§ Source extract:
=======

Giorgi Tskhovrebadze (Georgian: გიორგი ცხოვრებაძე; born February 23, 1999) is a Georgian Entrepreneur and a computer programmer. He is a co-founder of RehabGlove, and currently operates as a chief executive officer. He is also co-creator of the popular videogame Wild Ones Remake.

Ecole polytechnique wrote a profile about Tskhovrebadze in their 2017 Annual Report

Early life 
Tskhovrebadze was introduced to computer programming in 2009, when he started studying at Information Technology Centre "Mziuri". After studying for 3 years, he continued learning programming languages like C#, ActionScript 3, on his own and started creating games and applications for mobile Bada OS before joining Stick Run team in 2012.
Tskhovrebadze graduated from Komarovi Physics and Mathematics High School in 2016 in Tbilisi, and enrolled at Ecole polytechnique Bachelor program in 2017.

Career

Video Games 
In 2012, Giorgi became one of the designers of popular Facebook game Stick Run, which now has over 50 million players. After leaving Stick Run Team in 2013, he stated creating games for Facebook Platform, one of the games being Fly and Smash, which had half a million players and over 400,000 likes on Facebook.

In 2016, Giorgi and Tunisian programmers Ahmed Selmi and Iyed Ben Hadj Dahmen, recreated a videogame Wild Ones Remake, which quickly caught attention of players. Wild Ones Remake has over a million players and is now listed in Facebook's Top Role-playing video games category.

=======

[Dataset items]

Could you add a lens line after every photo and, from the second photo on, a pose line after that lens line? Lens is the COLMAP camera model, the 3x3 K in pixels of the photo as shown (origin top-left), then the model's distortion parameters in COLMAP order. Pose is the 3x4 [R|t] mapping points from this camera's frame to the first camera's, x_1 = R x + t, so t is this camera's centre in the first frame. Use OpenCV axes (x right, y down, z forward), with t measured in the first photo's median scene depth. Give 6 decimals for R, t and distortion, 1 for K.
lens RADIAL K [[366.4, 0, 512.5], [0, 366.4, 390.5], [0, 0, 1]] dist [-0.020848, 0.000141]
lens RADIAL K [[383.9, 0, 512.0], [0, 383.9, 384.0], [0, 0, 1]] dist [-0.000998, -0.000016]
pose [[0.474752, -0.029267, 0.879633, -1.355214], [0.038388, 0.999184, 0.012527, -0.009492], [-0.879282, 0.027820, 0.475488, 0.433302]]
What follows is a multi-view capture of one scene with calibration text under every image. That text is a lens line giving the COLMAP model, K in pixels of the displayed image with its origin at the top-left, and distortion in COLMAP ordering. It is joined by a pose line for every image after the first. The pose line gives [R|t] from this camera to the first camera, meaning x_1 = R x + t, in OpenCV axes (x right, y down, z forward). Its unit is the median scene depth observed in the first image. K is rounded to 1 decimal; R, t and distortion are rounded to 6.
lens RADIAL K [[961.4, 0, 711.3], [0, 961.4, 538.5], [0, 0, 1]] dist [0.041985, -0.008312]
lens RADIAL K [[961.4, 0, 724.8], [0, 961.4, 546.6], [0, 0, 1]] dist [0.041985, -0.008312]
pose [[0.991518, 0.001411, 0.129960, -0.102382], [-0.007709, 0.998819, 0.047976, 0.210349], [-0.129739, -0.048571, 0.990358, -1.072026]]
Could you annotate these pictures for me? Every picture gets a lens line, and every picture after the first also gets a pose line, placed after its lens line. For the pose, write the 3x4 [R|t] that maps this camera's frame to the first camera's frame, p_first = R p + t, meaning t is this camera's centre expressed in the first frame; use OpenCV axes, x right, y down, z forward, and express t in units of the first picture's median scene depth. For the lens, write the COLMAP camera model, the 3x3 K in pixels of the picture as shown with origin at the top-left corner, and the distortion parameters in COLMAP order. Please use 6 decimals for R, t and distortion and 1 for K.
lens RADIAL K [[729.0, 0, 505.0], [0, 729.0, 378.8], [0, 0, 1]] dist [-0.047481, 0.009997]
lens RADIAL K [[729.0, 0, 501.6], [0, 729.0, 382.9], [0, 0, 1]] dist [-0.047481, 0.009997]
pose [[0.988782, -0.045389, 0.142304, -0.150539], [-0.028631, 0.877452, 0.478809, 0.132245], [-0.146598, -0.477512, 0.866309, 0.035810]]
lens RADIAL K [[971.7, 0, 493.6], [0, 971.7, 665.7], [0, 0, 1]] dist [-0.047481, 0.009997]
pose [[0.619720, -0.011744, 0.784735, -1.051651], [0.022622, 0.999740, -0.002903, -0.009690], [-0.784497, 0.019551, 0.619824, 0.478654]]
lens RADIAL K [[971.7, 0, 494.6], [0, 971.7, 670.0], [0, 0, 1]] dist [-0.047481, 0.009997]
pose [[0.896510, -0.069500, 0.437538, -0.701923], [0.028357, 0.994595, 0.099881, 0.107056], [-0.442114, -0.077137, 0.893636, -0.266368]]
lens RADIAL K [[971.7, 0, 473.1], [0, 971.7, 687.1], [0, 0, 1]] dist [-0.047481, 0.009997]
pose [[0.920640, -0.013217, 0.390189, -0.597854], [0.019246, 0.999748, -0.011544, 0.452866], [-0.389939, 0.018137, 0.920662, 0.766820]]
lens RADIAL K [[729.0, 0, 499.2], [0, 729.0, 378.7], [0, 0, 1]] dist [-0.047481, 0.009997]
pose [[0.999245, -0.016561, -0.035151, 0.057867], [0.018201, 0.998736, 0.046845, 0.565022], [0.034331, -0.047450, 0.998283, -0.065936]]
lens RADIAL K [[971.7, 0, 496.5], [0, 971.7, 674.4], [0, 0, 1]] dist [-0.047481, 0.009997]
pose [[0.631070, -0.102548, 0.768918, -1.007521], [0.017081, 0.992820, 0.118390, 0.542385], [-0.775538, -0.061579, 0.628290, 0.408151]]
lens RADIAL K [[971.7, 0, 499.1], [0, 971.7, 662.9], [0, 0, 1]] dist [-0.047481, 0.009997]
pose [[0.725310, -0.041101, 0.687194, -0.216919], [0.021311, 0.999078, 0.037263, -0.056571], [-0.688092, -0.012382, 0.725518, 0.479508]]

=======

§ Exercise aim:
Reproduce word for word the part of the Giorgi Tskhovrebadze biography starting with "Ecole polytechnique wrote" and going on through "program in 2017.".

§ Solved problem:
Ecole polytechnique wrote a profile about Tskhovrebadze in their 2017 Annual Report

Early life 
Tskhovrebadze was introduced to computer programming in 2009, when he started studying at Information Technology Centre "Mziuri". After studying for 3 years, he continued learning programming languages like C#, ActionScript 3, on his own and started creating games and applications for mobile Bada OS before joining Stick Run team in 2012.
Tskhovrebadze graduated from Komarovi Physics and Mathematics High School in 2016 in Tbilisi, and enrolled at Ecole polytechnique Bachelor program in 2017.